[Collected data]
● ● ● ●

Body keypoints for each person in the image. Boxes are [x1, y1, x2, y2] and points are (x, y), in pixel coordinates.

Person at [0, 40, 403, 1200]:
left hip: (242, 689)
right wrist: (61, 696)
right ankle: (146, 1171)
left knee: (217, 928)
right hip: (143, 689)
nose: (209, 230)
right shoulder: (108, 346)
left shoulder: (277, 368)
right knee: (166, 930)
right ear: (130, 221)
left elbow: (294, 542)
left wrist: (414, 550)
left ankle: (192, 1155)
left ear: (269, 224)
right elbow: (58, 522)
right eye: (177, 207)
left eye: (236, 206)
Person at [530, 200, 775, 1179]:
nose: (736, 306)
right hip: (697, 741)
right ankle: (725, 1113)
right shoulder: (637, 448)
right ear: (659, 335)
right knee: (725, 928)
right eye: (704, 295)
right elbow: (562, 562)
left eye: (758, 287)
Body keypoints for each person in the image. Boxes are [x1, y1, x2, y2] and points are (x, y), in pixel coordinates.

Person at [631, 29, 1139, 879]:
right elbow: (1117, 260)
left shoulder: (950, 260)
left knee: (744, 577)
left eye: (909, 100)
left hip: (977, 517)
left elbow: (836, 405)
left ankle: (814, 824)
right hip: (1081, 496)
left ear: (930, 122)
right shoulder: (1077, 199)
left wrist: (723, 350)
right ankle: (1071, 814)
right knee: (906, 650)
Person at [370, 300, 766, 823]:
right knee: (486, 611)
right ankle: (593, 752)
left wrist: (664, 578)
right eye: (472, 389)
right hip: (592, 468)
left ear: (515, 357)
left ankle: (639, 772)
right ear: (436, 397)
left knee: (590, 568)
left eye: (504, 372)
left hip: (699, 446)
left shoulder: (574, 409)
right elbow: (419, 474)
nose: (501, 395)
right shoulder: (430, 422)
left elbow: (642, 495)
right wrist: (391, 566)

● ● ● ●

Wherever the string "knee" appears in the data above, report the whole line.

left knee: (217, 928)
right knee: (166, 930)
right knee: (725, 928)
left knee: (744, 577)
right knee: (906, 650)
right knee: (486, 611)
left knee: (590, 568)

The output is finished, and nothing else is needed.